Jimmy finally got her off of me, and she left. I don't know where she went, but I remember lying on the bed, I couldn't breathe, tears rolled down my cheeks, and I just wanted to die. I started praying for God to get me out of there. It was the first time I remember praying to save my life.

That Christmas, my mom sent us to our dad's for Christmas and we ended up staying to live permanently. I remember being happy for a while...

When I was about 15 I became depressed again, my stepmom died and her daughter was 1. I took on a new big roll at my home.. I cooked and cleaned a lot more and took care of my sister a lot.

Moved out and partied a lot after I was 18. Next big depression battle was after my mother died when I was 19. The last time she and I ever talked I told her she was a drunk and I couldn't stand talking to her when she was drunk. She hung up on me.

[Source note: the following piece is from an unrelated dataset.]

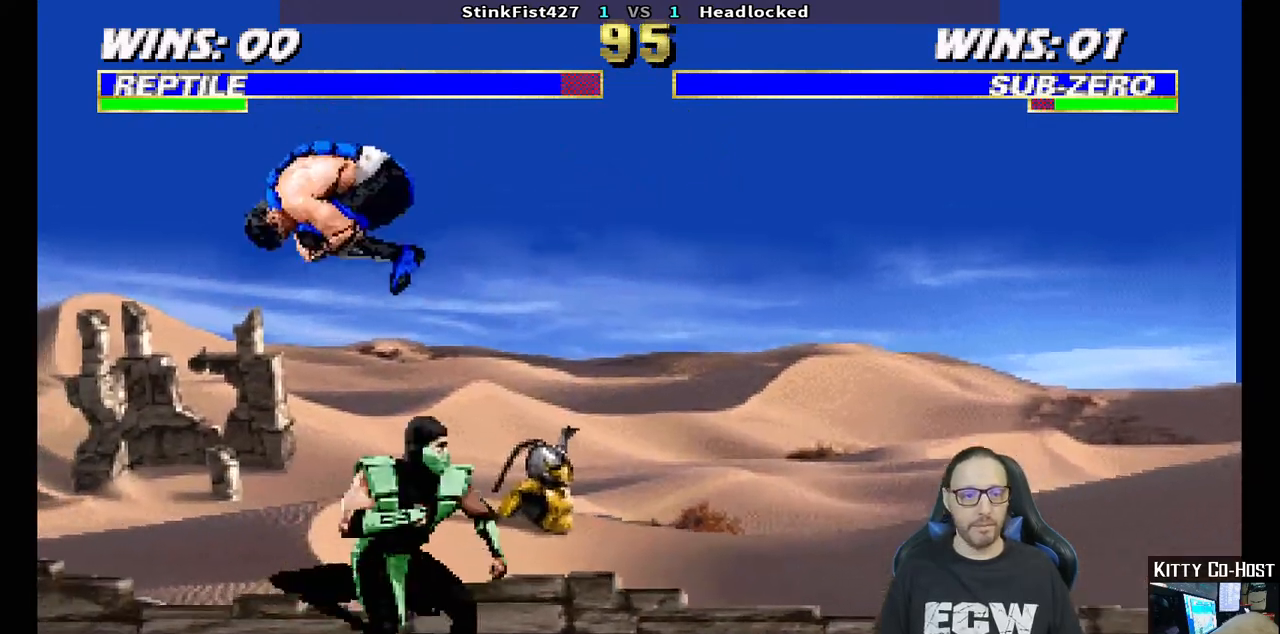
{"dt_ms": 500, "buttons": ["SQUARE", "L1"], "left_stick": "center", "right_stick": "center", "events": [[50, "SQUARE", "up"], [117, "SQUARE", "down"], [200, "SQUARE", "up"], [317, "DPAD_RIGHT", "up"], [317, "SQUARE", "down"], [367, "SQUARE", "up"], [433, "SQUARE", "down"]]}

I moved to Griffin GA, and continued to be depressed until I was about 21. I got into a really bad relationship, but after I left him, I had never felt happier. I met Daniel shortly after, and have continued to remain stable until about 2 months ago... when Alexandria was 3 months old.

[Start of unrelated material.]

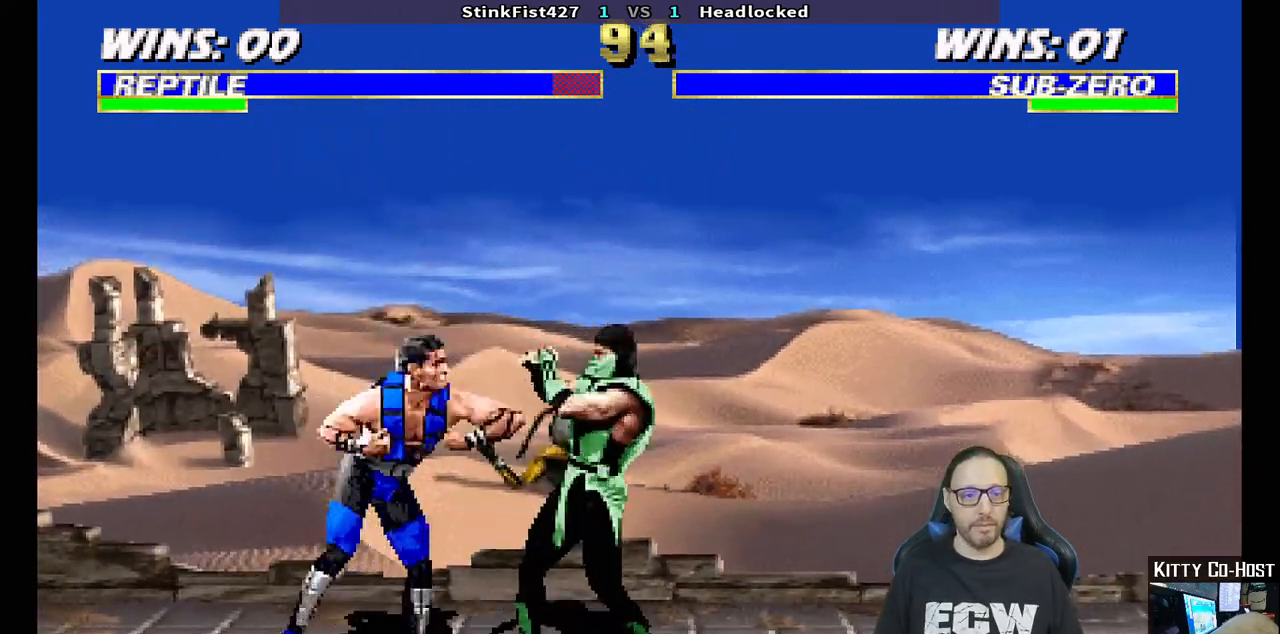
{"dt_ms": 500, "buttons": ["L1", "DPAD_LEFT"], "left_stick": "center", "right_stick": "center", "events": [[17, "DPAD_LEFT", "down"], [50, "CROSS", "down"], [67, "SQUARE", "up"], [133, "CIRCLE", "down"], [133, "CROSS", "up"], [150, "CIRCLE", "up"], [200, "CIRCLE", "down"], [283, "CIRCLE", "up"], [350, "CIRCLE", "down"], [450, "CIRCLE", "up"]]}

Now I'm going through this postpartum depression shit. I'm not suicidal or anything, but it's really starting to effect my day to day living. The anti-depressant seems to be taking hold, though. I woke up in a good mood today. First time in a couple of months!

My depression bouts, now that I have them written down, seem to follow a pattern where external factors are making me depressed. Major life changing events... you know? Loosing trust in a parent, death, death, birth of a child.... and I read somewhere, I think in The Road Less Traveled by Scott Peck, he says depression is healthy because when we are depressed, we are loosing a part of our old selves to grow into our new selves. And we often don't want to let that part go because we are familiar with it, so it's like a grieving process. And that is what causes us to be depressed. So I don't feel too down after seeing that, and knowing that life will always have it's ups and downs.

And more than anything, My faith in Jesus Christ is what will get me through.

~Molly.

1 comment:

Habicious said...

Faith in the Lord is the most important thing you can have. I think that He blesses us with difficult times so that he can use his might to save us through impossible odds. His strength accents his love, grace and compassion.